I stopped again when my eye lit upon these cows at their cow feeders.  I liked the way that they had self-sorted into harmonious colour combinations.

cattle feeding
Cattle feeding

Because the rain had stopped, I continued through the town and out the other side up the A7 towards Hawick.  I had only gone two miles when it started to rain so once again, I stopped and turned for home.

Looking up Ewes Valley from near Terrona
Looking up Ewes Valley from above Terrona

I was pleased to get a slice of toast and a cup of tea when I got back.  Mrs Tootlepedal went off to dig out some plants from a bed in front of the old police station and she was freezing when she got back in.  We battened down the hatches at that point, turned the heating on and snuggled down, Mrs Tootlepedal at her knitting and I fiddling around with the photos you have seen here.

And there we stayed, more or less, (with a break for making our tea) until Mike and Alison arrived for their customary Friday night visit.  Alison and I played a Division on a Ground and then enjoyed mangling the works of Handel, Parcham and Vivaldi.  As I may have mentioned before, the great thing about playing this sort of music is that it brings really great live music into your sitting room (even if you don’t play it perfectly).    As Alison said as we packed up, “That was fun.”

Published by tootlepedal

Cyclist, retired teacher, curmudgeon, keen amateur photographer.
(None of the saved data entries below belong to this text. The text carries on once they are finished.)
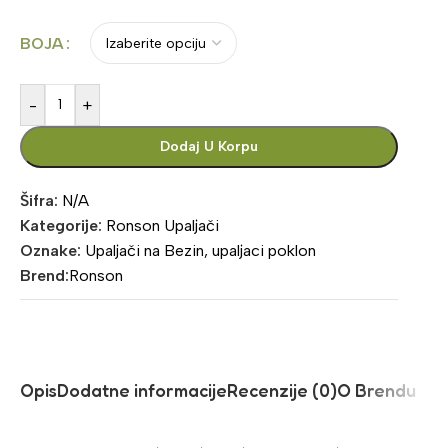
BOJA
-
+
Dodaj U Korpu
Šifra:
N/A
Kategorije:
Ronson Upaljači
Oznake:
Upaljači na Bezin
,
upaljaci poklon
Brend:
Ronson
Opis
Dodatne informacije
Recenzije (0)
O Brendu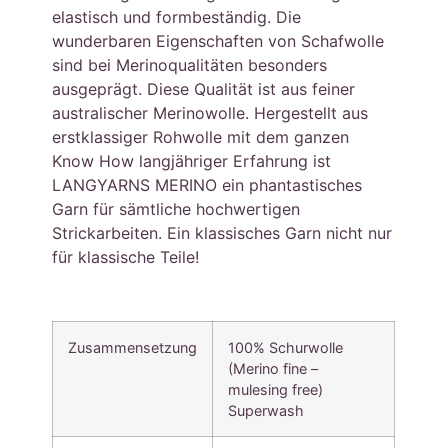
elastisch und formbeständig. Die
wunderbaren Eigenschaften von Schafwolle
sind bei Merinoqualitäten besonders
ausgeprägt. Diese Qualität ist aus feiner
australischer Merinowolle. Hergestellt aus
erstklassiger Rohwolle mit dem ganzen
Know How langjähriger Erfahrung ist
LANGYARNS MERINO ein phantastisches
Garn für sämtliche hochwertigen
Strickarbeiten. Ein klassisches Garn nicht nur
für klassische Teile!
Zusammensetzung
100% Schurwolle
(Merino fine –
mulesing free)
Superwash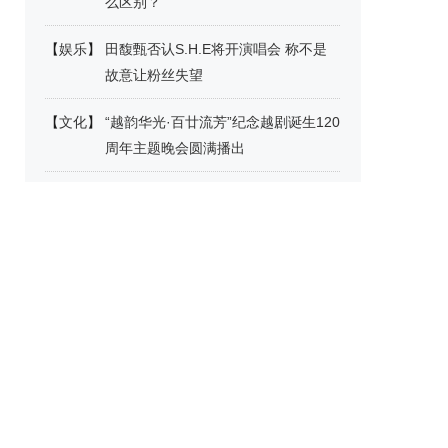
么区别？
【
娱乐
】
田馥甄否认S.H.E将开演唱会 称不是
故意让粉丝失望
【
文化
】
“越韵华光·百廿流芳”纪念越剧诞生120
周年主题晚会圆满播出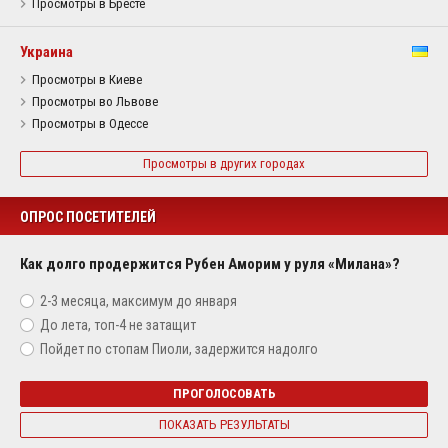
Просмотры в Бресте
Украина
Просмотры в Киеве
Просмотры во Львове
Просмотры в Одессе
Просмотры в других городах
ОПРОС ПОСЕТИТЕЛЕЙ
Как долго продержится Рубен Аморим у руля «Милана»?
2-3 месяца, максимум до января
До лета, топ-4 не затащит
Пойдет по стопам Пиоли, задержится надолго
ПРОГОЛОСОВАТЬ
ПОКАЗАТЬ РЕЗУЛЬТАТЫ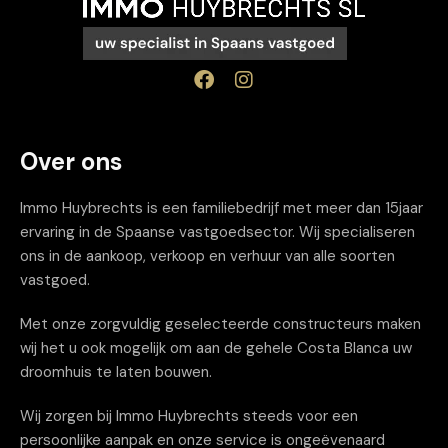
Over ons
Immo Huybrechts is een familiebedrijf met meer dan 15jaar
ervaring in de Spaanse vastgoedsector. Wij specialiseren
ons in de aankoop, verkoop en verhuur van alle soorten
vastgoed.
Met onze zorgvuldig geselecteerde constructeurs maken
wij het u ook mogelijk om aan de gehele Costa Blanca uw
droomhuis te laten bouwen.
Wij zorgen bij Immo Huybrechts steeds voor een
persoonlijke aanpak en onze service is ongeëvenaard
13 thoughts on “Out in the cold

  1. This year our winter weather is holding off. That I am glad for. Tomorrow my husband and another police chief are tossing Christmas trees for charity. I have stood in snow ans sleet in past years to watch the event. Tomorrow our forecast is sunny and 43F. Hopefully this will be to his advantage as older bones do well in warmer weather!
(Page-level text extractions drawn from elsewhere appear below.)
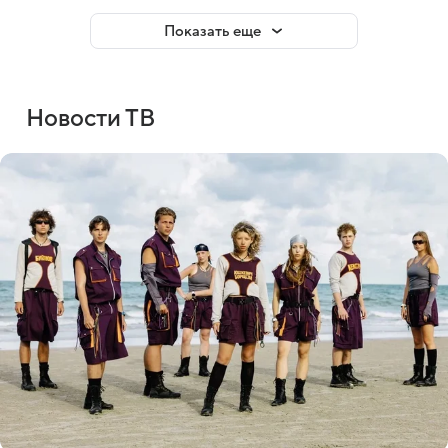
Показать еще
Новости ТВ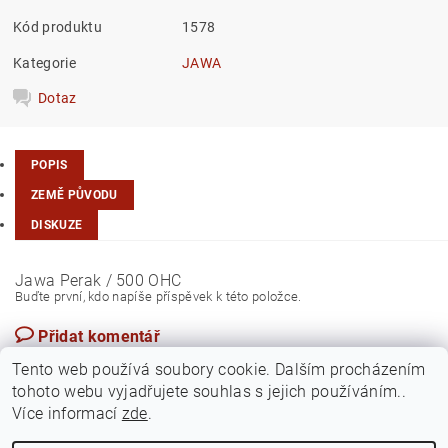
Kód produktu
1578
Kategorie
JAWA
Dotaz
POPIS
ZEMĚ PŮVODU
DISKUZE
Jawa Perak / 500 OHC
Buďte první, kdo napíše příspěvek k této položce.
Přidat komentář
Česká republika
Tento web používá soubory cookie. Dalším procházením
tohoto webu vyjadřujete souhlas s jejich používáním..
Více informací
zde
.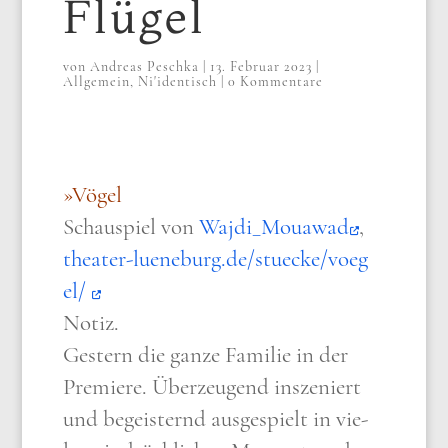
Flügel
von
Andreas Peschka
|
13. Februar 2023
|
Allgemein
,
Ni'identisch
|
0 Kommentare
»Vögel
Schau­spiel von
Wajdi_​Mouawad
,
thea​ter​-lue​ne​burg​.de/​s​t​u​e​c​k​e​/​v​o​e​g​
el/
Notiz.
Gestern die gan­ze Fami­lie in der
Pre­mie­re. Über­zeu­gend insze­niert
und begei­sternd aus­ge­spielt in vie­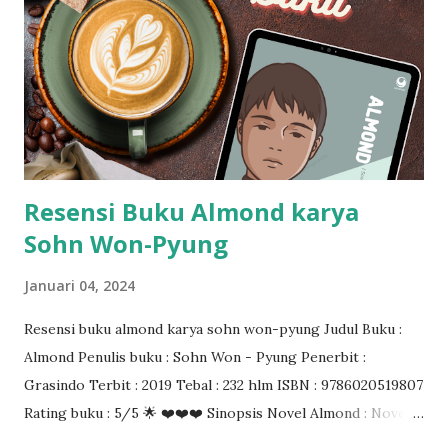
Resensi Buku Almond karya
Sohn Won-Pyung
Januari 04, 2024
Resensi buku almond karya sohn won-pyung Judul Buku :
Almond Penulis buku : Sohn Won - Pyung Penerbit :
Grasindo Terbit : 2019 Tebal : 232 hlm ISBN : 9786020519807
Rating buku : 5/5 🌟 ❤️❤️❤️ Sinopsis Novel Almond : Novel
ini menceritakan kisah tentang aku seorang monster yang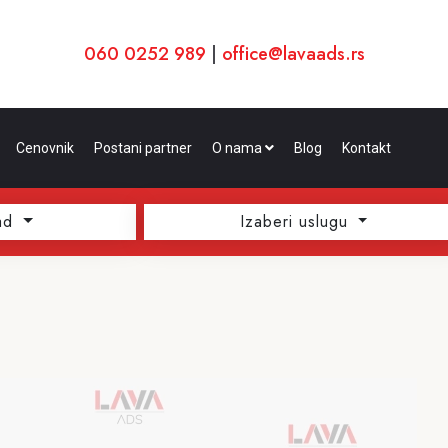
060 0252 989
|
office@lavaads.rs
Cenovnik
Postani partner
O nama
Blog
Kontakt
ad
Izaberi uslugu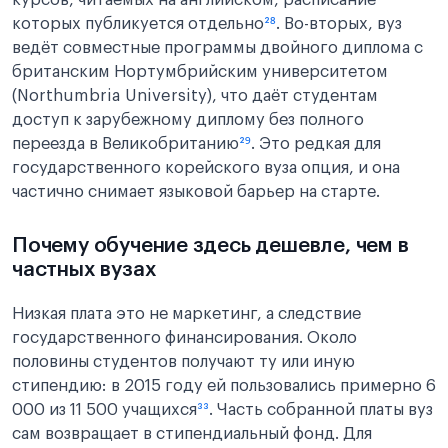
курсов, читаемых на английском, расписание
которых публикуется отдельно
²⁸
. Во-вторых, вуз
ведёт совместные программы двойного диплома с
британским Нортумбрийским университетом
(Northumbria University), что даёт студентам
доступ к зарубежному диплому без полного
переезда в Великобританию
²⁹
. Это редкая для
государственного корейского вуза опция, и она
частично снимает языковой барьер на старте.
Почему обучение здесь дешевле, чем в
частных вузах
Низкая плата это не маркетинг, а следствие
государственного финансирования. Около
половины студентов получают ту или иную
стипендию: в 2015 году ей пользовались примерно 6
000 из 11 500 учащихся
³³
. Часть собранной платы вуз
сам возвращает в стипендиальный фонд. Для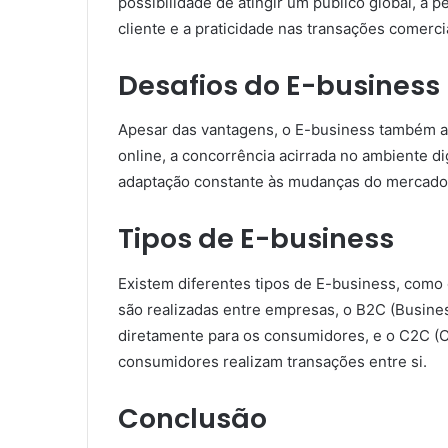
possibilidade de atingir um público global, a 
cliente e a praticidade nas transações comerci
Desafios do E-business
Apesar das vantagens, o E-business também a
online, a concorrência acirrada no ambiente di
adaptação constante às mudanças do mercado
Tipos de E-business
Existem diferentes tipos de E-business, como
são realizadas entre empresas, o B2C (Busin
diretamente para os consumidores, e o C2C (
consumidores realizam transações entre si.
Conclusão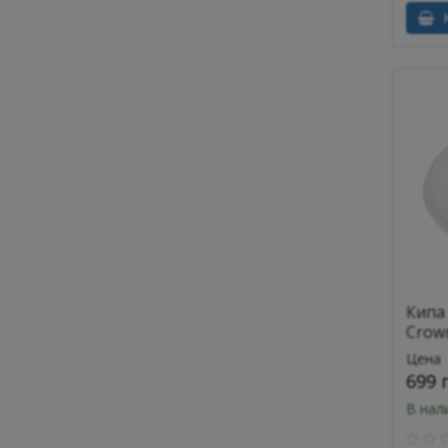
К
Кипа
Crow
Цена
699 
В нал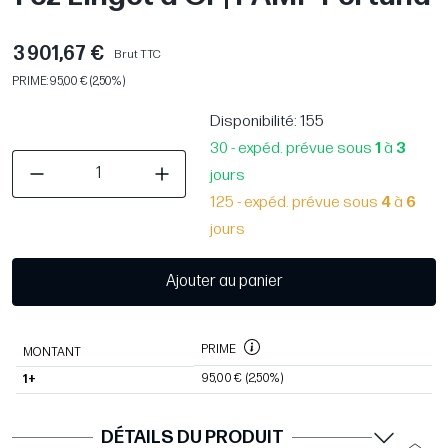
3 901,67 €
Brut TTC
PRIME: 95,00 € (2,50%)
Disponibilité
: 155
30 - expéd. prévue sous
1
à
3
jours
125 - expéd. prévue sous
4
à
6
jours
Ajouter au panier
PRIME
MONTANT
95,00 €
(2,50%)
1+
DÉTAILS DU PRODUIT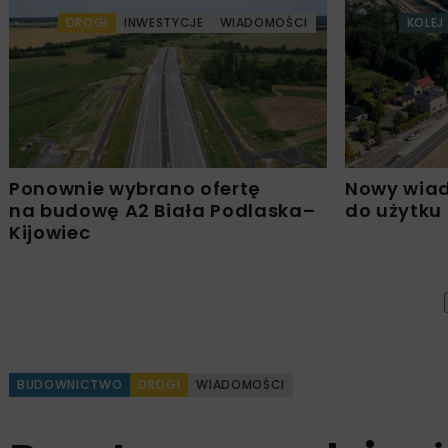
DROGI
INWESTYCJE
WIADOMOŚCI
KOLEJ
Ponownie wybrano ofertę
Nowy wiad
na budowę A2 Biała Podlaska–
do użytku
Kijowiec
BUDOWNICTWO
DROGI
WIADOMOŚCI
    1. To make money. The government gives grants to landowners to plant trees for cropping. Things are changing now with more emphasis on amenity planting (broad leaved trees, wildlife etc).

  2. The landscape around Langholm looks more wintery than does ours! We have had an incredibly balmy autumn and apart from one decent snowfall which quickly melted, our lawn is still green. Yesterday the temperature was 10C and tomorrow they are forecasting a high of sun and -10C. That’s how quickly things can change here. Much to the chagrin of our grandchildren, there is no snow yet in the forecast for Christmas.However, that will be just fine by me as we have family travelling up here to spend the holliday with us and we do not need treacherous driving conditions to worry about.

  3. Is your trip to the Archive Centre going to be every Friday Morning – if so I will see you on 23rd for the recording of “The Squeak”.